In the second argument, specify a pointer to the port number or service name string. For Linux, the service name is referenced via the NIS server or from the / etc / services file on the local host. In my environment, port number 8080 is open, so you can specify ./a.out 8080, but when you check / etc / services, 8080 is mapped to web cache as the service name. Therefore, even if you execute ./a.out web cache, the same specification will be obtained.

If AI_PASSIVE is specified in the 3rd argument, the NULL specification in the 1st argument corresponds to INADDR_ANY (IN6ADDR_ANY_INIT in the case of IPv6) that can receive connections from all NICs as in the legacy example. AI_PASSIVE will be described later.

Also, although it may be limited to glibc, it is implemented so that even if you pass the character string "\ *", it will be judged as NULL, so even if you specify "\ *", it will work in the same way. Although implemented so in the source code, it may not be versatile as it was not found at the documentation level.

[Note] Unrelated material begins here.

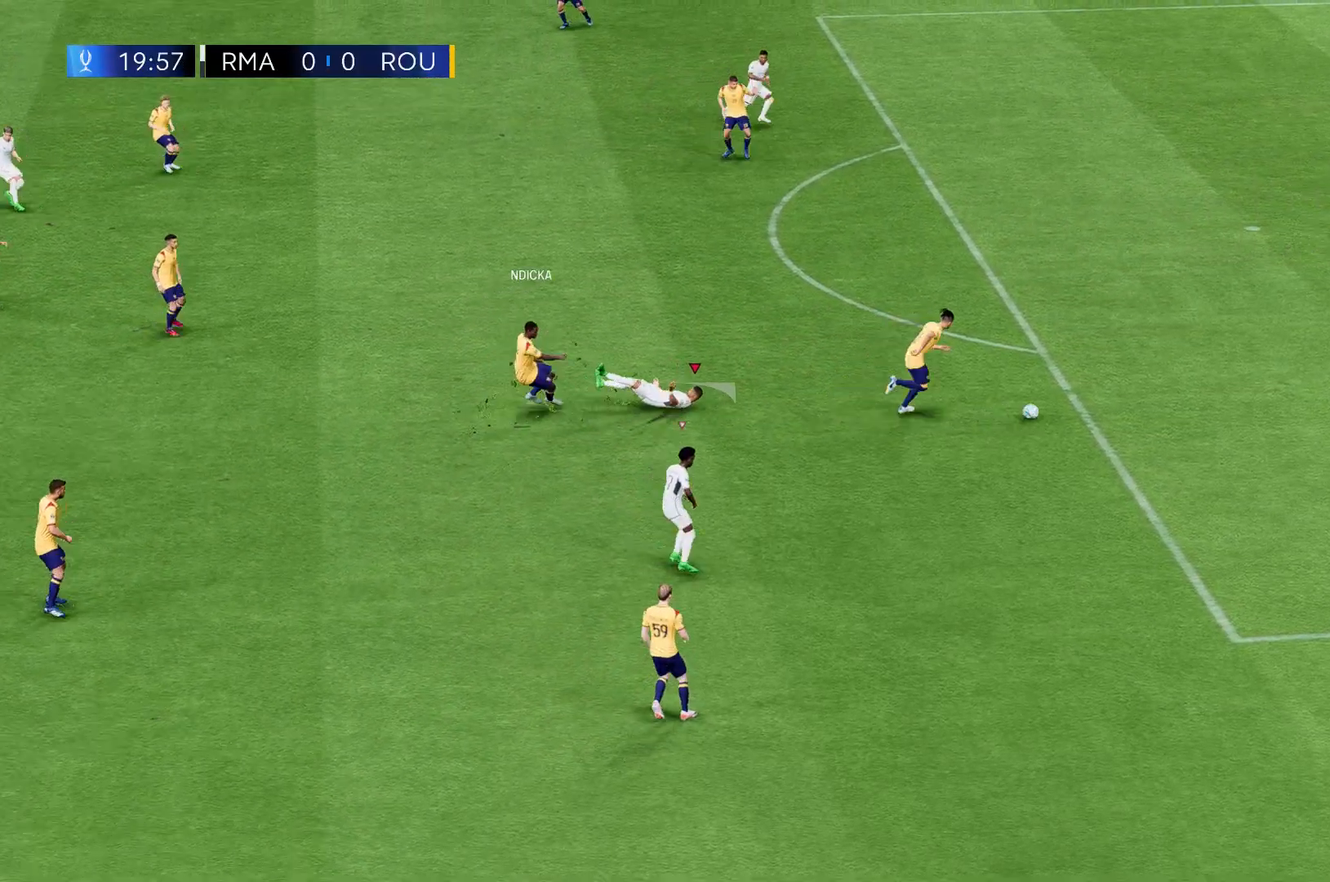
{"buttons": [], "left_stick": "up-right", "events": []}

The AF_INET and SOCK_STREAM specifications are the same as in the legacy example. It means IPv4 address system and stream type protocol = TCP, respectively.

I think that the specification of AI_PASSIVE is often used in combination with the first argument NULL. What is this? Specify when using the addrinfo structure to be completed in bind.

Since bind is a system call used when associating a socket with explicit address information, AI_PASSIVE acts as a flag for requesting the getaddrinfo function to complete the addrinfo structure for the server. .. A socket that listens for such a connection is called a passive socket.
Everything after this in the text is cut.